**Objective**
Retype the listing below without any changes, starting with its first line and continuing down to the line containing "common name: Red buckeye". Include that line, and copy nothing after it.

---- Data for the task

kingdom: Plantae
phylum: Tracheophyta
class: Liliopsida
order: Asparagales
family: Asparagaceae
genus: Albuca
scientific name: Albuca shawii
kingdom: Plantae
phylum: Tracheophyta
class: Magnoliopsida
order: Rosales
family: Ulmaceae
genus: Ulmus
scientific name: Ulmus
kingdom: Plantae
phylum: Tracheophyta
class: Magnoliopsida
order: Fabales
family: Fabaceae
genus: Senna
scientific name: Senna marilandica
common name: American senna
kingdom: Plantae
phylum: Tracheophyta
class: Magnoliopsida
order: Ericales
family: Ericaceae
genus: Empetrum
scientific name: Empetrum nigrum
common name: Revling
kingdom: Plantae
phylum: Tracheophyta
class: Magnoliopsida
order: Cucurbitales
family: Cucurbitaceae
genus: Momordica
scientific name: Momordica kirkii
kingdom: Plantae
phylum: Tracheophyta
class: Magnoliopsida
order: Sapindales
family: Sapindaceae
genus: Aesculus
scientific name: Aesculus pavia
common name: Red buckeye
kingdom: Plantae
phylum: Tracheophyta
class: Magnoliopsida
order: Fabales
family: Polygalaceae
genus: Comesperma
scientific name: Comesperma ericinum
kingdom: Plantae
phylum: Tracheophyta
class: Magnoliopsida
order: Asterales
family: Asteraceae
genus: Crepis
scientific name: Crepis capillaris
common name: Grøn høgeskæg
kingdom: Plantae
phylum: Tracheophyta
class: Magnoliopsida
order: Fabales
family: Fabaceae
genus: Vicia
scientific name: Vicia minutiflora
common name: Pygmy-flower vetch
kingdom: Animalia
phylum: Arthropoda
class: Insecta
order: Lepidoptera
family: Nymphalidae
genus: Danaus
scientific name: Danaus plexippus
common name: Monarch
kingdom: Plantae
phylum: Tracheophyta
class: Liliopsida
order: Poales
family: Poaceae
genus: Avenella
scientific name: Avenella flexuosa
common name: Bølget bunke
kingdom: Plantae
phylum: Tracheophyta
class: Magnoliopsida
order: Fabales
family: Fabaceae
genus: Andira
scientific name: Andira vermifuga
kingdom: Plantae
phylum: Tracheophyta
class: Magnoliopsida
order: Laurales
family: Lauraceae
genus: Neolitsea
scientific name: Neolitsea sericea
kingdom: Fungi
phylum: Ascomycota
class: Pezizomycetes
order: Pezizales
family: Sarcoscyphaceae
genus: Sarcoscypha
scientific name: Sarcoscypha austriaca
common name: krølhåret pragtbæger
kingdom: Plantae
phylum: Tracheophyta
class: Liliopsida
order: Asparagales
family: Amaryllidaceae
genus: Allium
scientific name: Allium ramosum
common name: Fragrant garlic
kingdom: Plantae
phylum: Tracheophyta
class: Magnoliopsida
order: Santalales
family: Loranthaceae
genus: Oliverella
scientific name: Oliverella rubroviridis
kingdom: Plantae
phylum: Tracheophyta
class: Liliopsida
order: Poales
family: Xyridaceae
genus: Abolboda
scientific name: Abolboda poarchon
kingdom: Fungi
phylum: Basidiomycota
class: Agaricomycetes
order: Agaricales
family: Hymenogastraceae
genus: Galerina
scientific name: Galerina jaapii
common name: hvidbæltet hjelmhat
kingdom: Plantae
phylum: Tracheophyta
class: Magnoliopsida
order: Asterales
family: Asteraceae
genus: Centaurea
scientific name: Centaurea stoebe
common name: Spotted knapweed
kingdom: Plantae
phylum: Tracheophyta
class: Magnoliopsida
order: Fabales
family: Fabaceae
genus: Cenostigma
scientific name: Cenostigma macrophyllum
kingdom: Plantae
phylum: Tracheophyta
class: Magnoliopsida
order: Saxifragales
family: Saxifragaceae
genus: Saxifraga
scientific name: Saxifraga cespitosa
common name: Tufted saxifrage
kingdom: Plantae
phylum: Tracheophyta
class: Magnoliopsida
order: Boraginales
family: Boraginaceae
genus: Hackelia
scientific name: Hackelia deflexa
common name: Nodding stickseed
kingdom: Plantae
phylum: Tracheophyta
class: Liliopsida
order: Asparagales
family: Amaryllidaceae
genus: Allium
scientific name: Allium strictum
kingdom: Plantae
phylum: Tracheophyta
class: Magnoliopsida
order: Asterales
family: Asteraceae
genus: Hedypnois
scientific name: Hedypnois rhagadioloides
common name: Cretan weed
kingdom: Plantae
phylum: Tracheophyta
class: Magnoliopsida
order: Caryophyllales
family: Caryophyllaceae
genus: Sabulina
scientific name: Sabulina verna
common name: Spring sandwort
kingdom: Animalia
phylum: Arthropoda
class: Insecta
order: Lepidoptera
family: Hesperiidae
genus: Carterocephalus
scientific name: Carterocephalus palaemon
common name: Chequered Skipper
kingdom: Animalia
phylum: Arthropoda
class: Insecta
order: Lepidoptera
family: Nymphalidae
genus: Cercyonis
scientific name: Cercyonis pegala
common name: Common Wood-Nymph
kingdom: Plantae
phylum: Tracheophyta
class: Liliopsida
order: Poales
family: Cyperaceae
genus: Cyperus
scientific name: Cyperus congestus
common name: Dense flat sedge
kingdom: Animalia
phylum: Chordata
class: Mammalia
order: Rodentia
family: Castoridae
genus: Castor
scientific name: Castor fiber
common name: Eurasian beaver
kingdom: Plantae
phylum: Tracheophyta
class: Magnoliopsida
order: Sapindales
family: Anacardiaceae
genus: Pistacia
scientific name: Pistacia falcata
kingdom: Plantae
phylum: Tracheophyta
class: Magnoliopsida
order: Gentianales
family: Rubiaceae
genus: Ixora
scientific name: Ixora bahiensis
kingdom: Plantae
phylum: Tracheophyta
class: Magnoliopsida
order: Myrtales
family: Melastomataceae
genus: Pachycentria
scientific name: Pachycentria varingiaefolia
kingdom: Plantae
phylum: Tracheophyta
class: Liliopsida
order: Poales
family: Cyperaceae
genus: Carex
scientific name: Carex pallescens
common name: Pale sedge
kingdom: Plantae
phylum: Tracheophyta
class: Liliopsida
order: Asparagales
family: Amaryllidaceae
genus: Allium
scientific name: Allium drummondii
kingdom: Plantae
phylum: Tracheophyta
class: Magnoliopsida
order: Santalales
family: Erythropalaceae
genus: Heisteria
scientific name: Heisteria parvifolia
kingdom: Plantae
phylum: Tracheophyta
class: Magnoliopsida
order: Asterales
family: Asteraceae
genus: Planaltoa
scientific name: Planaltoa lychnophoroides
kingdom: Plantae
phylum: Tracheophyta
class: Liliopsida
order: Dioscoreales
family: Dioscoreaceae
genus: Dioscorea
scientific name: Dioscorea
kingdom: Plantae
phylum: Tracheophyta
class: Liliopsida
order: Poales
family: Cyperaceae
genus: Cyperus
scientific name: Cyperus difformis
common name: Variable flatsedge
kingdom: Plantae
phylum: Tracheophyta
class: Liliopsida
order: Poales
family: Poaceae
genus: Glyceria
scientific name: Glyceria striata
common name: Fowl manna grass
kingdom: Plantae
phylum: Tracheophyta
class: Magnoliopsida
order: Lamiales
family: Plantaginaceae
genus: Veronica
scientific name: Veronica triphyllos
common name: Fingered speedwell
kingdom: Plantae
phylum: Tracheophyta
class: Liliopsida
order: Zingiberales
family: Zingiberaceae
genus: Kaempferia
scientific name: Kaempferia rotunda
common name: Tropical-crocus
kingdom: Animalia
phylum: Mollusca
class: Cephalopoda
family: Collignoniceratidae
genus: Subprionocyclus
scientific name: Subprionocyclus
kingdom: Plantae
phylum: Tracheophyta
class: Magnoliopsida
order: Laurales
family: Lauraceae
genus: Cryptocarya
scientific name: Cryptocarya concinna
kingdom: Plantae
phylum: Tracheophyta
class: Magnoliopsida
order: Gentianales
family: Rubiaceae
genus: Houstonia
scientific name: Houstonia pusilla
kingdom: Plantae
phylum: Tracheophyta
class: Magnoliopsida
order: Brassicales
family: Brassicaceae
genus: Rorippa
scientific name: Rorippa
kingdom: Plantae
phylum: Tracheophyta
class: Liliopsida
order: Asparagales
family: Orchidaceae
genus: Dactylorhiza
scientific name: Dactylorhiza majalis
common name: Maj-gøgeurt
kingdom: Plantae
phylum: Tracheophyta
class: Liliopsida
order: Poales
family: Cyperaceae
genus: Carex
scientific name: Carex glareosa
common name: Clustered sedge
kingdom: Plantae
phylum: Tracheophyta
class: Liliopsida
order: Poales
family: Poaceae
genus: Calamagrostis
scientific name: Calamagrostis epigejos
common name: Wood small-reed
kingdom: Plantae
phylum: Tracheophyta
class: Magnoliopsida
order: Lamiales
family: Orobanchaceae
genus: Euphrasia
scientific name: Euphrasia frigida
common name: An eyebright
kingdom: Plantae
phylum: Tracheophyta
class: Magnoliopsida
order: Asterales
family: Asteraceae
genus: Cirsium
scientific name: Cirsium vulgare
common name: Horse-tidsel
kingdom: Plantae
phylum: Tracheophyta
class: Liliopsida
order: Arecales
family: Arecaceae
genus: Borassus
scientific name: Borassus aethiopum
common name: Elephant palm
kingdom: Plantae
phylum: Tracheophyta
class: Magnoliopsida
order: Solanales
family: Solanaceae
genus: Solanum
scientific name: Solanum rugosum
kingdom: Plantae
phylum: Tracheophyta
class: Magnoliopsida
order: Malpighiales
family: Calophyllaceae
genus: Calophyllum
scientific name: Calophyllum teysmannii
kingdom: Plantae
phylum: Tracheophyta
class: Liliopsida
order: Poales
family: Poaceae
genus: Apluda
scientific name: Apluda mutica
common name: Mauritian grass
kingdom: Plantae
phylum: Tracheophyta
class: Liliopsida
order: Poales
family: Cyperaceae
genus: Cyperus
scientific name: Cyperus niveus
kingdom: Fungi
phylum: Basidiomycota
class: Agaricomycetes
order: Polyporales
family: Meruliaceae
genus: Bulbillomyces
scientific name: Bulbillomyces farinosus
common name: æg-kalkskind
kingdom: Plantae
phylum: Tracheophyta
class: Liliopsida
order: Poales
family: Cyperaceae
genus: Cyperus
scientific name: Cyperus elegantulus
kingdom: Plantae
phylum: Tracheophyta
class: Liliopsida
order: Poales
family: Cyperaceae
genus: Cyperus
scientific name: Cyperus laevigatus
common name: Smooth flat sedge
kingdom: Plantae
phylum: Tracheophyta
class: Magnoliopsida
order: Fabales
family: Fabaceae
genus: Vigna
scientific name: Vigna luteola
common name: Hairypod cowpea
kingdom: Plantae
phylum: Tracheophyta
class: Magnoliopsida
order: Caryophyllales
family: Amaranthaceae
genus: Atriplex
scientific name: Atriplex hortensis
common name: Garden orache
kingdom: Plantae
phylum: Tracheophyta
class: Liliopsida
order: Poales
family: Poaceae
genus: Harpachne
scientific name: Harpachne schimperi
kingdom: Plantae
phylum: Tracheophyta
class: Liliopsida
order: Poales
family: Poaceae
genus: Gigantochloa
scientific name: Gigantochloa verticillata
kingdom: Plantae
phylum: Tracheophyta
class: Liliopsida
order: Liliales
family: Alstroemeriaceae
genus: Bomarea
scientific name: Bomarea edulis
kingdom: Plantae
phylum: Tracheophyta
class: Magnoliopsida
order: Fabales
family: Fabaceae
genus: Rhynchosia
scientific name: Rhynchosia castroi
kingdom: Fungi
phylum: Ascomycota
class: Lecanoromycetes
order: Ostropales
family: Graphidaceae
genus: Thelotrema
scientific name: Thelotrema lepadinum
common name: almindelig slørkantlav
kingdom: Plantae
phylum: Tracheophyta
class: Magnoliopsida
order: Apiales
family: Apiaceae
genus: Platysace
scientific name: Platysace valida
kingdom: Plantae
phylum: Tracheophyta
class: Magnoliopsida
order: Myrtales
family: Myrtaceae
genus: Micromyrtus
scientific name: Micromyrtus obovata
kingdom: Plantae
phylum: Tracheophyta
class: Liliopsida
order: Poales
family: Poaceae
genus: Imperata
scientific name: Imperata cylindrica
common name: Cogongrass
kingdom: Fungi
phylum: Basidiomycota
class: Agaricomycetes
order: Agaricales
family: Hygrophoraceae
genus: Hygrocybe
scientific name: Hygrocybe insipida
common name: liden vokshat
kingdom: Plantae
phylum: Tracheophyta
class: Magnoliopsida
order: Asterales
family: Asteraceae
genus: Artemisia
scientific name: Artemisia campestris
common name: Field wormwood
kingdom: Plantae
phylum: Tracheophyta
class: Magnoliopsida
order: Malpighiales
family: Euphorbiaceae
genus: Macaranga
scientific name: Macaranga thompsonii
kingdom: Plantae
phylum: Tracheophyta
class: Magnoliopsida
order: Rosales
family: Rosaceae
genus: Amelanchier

--------

**Result of the exercise**
kingdom: Plantae
phylum: Tracheophyta
class: Liliopsida
order: Asparagales
family: Asparagaceae
genus: Albuca
scientific name: Albuca shawii
kingdom: Plantae
phylum: Tracheophyta
class: Magnoliopsida
order: Rosales
family: Ulmaceae
genus: Ulmus
scientific name: Ulmus
kingdom: Plantae
phylum: Tracheophyta
class: Magnoliopsida
order: Fabales
family: Fabaceae
genus: Senna
scientific name: Senna marilandica
common name: American senna
kingdom: Plantae
phylum: Tracheophyta
class: Magnoliopsida
order: Ericales
family: Ericaceae
genus: Empetrum
scientific name: Empetrum nigrum
common name: Revling
kingdom: Plantae
phylum: Tracheophyta
class: Magnoliopsida
order: Cucurbitales
family: Cucurbitaceae
genus: Momordica
scientific name: Momordica kirkii
kingdom: Plantae
phylum: Tracheophyta
class: Magnoliopsida
order: Sapindales
family: Sapindaceae
genus: Aesculus
scientific name: Aesculus pavia
common name: Red buckeye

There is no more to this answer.